Considering these cutoffs, this is one reason we encourage our partners to share loan applications with us instead of just applications that make it through some initial credit check: detection on the fourth application is much cheaper than detection at the fourth loan which was about to be made to a synthetic! Additionally, this provides a clear example of why we have to be careful to deduplicate identities: if somebody reapplies just a few times, they will start triggering these cutoffs, and the test becomes more a test of applicants re-applying than detecting fraud rings.
Depending on whether you are using this p-value or a transformed version of it as an input to a model or as an independent rule, you might want to spend more time tuning the cutoff. Even without looking at your data, you can create simulations and see different false positive rates you might expect, as well as different rates of synthetic fraud you might capture under different simulations. Something to make these values more readable for either a nontechnical human or a model might be applying logs to the p-values as a feature transformation.
If feeding these features into a model, the model choice will affect how you use these features. If creating a feature for a tree-based model, for example, you naively wouldn’t even have to use p-values, and you could instead use counts or frequencies of the SSN5 as a feature here, since any strictly monotonic transformation of a feature will be equivalent for a tree-based model. I write “naively” because there will be productionalization challenges as you try to account for changing volume within different time windows under consideration, which might push you back towards using p-values.

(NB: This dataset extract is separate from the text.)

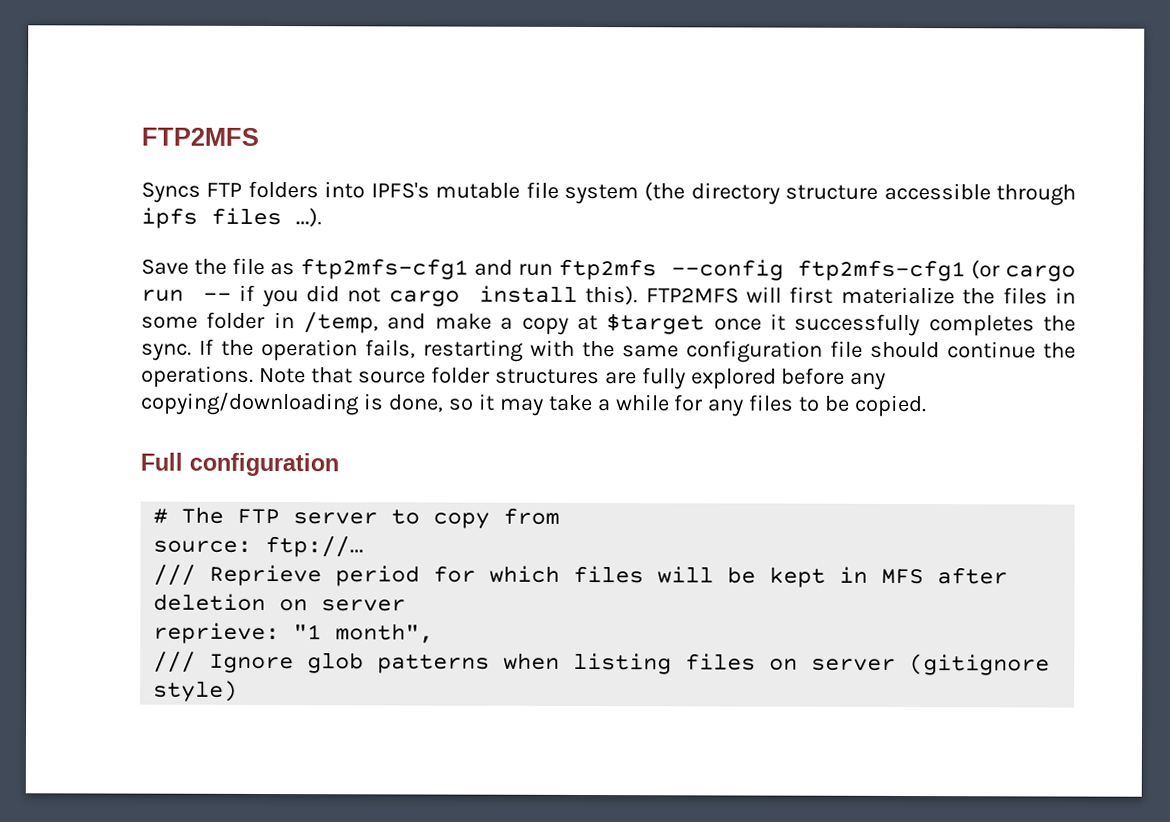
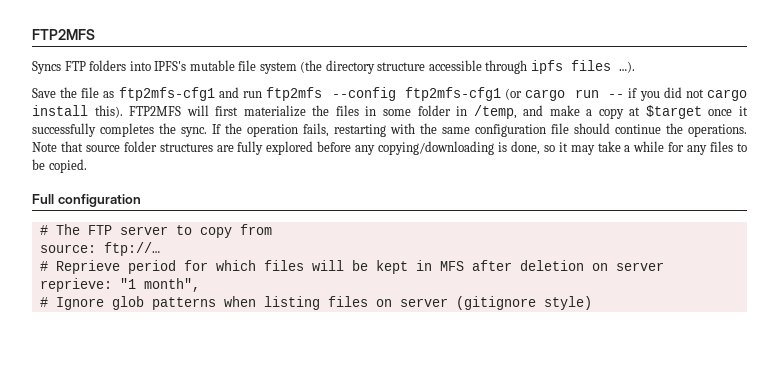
[153,564,197,586] /// -> [39,261,48,271] #
[153,651,197,673] /// -> [39,297,48,307] #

There are a few benefits of using this method to detect synthetic fraud. One is that it helps you catch patterns of fraud that have made it through your system which you might have continued to miss. Additionally, once this signal has been triggered, you learn that a fraud ring may be hitting you and you can focus your verification policies or manual review better. Furthermore, this signal could help you identify other approved applications with the same SSN5 might also be synthetic, which helps you revisit your approvals and pinpoint approvals you might not have otherwise realized are fraud, or only realized at the point of charge-off.
However, there are some challenges with this method of synthetic fraud detection.One is that tuning these signals can be a bit challenging, especially if you’re restricting by other attributes that you might expect a fraud ring to have in common. Particularly for an organization without precise synthetic fraud labels, tuning these offline in a way that will work well in production is hard to get right. There are also some production challenges which I hinted at in the technical note above.
Another issue with this sort of feature that it does not kick in immediately. It can take a few applications to realize that something unusual is occurring, and of course you’d like to detect these fraud rings as soon as possible. This is one advantage that SentiLink has relative to lenders working in isolation: because we receive data from many lenders, we are internally able to pool data and note suspicious signs.